Stored items from a collection:
----
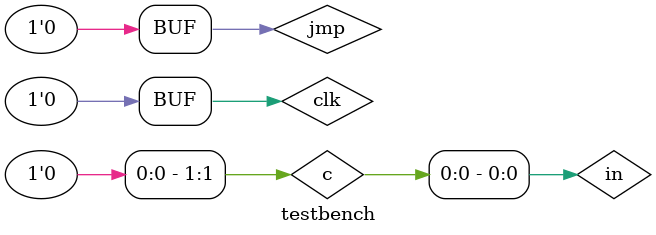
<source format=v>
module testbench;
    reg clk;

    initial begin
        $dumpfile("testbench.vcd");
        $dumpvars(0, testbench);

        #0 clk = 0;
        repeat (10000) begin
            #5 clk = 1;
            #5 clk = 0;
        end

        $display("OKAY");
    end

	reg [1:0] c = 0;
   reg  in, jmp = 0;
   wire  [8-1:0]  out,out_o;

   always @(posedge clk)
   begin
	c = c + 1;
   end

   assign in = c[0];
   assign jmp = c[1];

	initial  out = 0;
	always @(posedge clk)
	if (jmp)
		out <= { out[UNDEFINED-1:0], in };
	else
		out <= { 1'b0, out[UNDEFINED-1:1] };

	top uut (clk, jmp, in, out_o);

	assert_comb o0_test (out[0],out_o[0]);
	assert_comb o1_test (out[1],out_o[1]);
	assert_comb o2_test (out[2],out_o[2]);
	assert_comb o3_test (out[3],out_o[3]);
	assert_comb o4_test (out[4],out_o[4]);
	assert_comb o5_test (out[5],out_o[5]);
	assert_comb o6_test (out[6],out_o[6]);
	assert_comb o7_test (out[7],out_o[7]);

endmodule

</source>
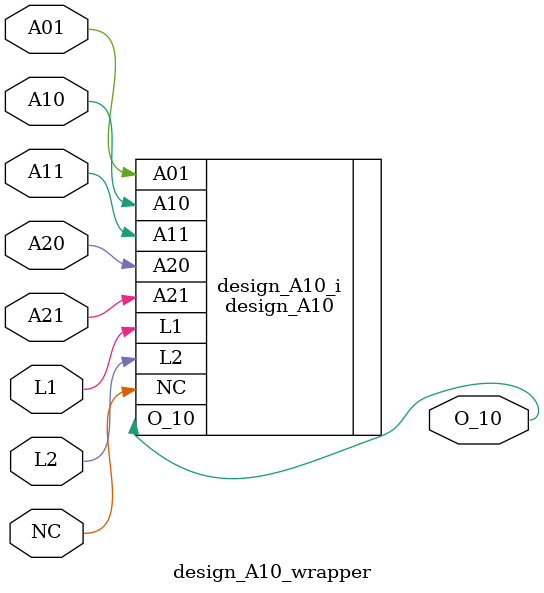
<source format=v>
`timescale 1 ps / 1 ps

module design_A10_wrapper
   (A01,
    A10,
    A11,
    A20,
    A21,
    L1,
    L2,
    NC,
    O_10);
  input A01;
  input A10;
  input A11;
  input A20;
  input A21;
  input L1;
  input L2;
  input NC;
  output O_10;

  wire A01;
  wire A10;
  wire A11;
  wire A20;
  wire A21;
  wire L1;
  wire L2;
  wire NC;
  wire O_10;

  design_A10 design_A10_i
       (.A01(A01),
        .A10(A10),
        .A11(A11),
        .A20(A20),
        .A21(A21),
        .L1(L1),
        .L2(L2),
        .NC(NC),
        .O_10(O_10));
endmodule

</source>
----
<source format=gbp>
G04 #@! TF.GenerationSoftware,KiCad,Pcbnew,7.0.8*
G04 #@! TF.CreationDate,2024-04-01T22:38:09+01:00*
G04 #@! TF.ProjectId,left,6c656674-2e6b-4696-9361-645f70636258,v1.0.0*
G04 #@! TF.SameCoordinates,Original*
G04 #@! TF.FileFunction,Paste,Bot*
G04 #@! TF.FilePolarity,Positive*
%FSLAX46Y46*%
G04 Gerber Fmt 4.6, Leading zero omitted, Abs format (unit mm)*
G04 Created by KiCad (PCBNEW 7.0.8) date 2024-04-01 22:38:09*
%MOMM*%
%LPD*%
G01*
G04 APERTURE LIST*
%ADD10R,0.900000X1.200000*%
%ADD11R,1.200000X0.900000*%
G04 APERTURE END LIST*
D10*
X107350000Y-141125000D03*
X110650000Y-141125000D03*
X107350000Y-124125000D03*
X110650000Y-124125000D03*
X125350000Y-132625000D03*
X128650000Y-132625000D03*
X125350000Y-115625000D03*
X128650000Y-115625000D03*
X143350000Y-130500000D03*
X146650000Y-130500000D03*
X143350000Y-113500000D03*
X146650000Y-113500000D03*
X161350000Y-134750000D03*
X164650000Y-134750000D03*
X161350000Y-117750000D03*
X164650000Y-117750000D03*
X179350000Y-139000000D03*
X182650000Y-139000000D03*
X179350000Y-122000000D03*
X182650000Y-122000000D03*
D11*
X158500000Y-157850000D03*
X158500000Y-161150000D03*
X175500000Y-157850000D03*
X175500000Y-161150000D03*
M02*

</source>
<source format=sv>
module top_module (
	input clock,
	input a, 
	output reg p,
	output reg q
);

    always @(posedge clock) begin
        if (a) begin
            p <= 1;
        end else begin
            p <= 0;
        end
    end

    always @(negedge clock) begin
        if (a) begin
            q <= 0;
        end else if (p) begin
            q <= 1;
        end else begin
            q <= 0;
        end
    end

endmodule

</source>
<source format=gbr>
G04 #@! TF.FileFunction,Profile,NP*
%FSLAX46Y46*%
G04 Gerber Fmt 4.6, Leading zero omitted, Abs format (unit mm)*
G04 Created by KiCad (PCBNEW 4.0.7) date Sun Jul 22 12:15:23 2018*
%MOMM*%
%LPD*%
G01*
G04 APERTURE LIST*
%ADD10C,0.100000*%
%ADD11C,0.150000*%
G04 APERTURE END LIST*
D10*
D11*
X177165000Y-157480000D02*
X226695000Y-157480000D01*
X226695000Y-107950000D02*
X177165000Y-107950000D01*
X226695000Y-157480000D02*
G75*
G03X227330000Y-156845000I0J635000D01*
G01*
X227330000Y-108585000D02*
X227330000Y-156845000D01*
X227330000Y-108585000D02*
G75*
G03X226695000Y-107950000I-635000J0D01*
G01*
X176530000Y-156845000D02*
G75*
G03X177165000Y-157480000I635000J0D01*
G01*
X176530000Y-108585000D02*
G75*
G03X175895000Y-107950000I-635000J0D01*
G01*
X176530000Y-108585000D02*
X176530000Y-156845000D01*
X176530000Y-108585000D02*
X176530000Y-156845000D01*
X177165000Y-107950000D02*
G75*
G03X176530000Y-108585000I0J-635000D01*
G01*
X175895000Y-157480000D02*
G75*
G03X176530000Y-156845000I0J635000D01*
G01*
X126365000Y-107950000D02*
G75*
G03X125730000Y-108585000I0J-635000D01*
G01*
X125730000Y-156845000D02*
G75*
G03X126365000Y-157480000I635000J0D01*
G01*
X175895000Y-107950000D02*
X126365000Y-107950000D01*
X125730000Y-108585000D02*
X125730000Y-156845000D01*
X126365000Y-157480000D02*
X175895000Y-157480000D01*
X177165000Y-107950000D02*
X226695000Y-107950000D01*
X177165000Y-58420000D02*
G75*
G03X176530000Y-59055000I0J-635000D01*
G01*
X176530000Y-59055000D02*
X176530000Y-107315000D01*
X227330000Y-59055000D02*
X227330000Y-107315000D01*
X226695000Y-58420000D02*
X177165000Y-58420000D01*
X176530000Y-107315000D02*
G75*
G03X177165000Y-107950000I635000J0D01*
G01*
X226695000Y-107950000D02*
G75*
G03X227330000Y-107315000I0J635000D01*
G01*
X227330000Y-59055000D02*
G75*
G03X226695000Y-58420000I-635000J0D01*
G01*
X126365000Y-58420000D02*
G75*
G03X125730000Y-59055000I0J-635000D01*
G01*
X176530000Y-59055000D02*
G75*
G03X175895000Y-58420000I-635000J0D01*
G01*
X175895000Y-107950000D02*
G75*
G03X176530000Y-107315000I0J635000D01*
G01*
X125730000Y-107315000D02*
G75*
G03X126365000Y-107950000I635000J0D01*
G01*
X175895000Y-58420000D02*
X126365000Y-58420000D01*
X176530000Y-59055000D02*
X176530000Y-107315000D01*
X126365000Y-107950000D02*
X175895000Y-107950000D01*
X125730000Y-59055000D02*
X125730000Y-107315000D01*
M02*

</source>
----
Task to carry out -
Copy every line above that holds the word "FileFunction".

Output -
G04 #@! TF.FileFunction,Paste,Bot*
G04 #@! TF.FileFunction,Profile,NP*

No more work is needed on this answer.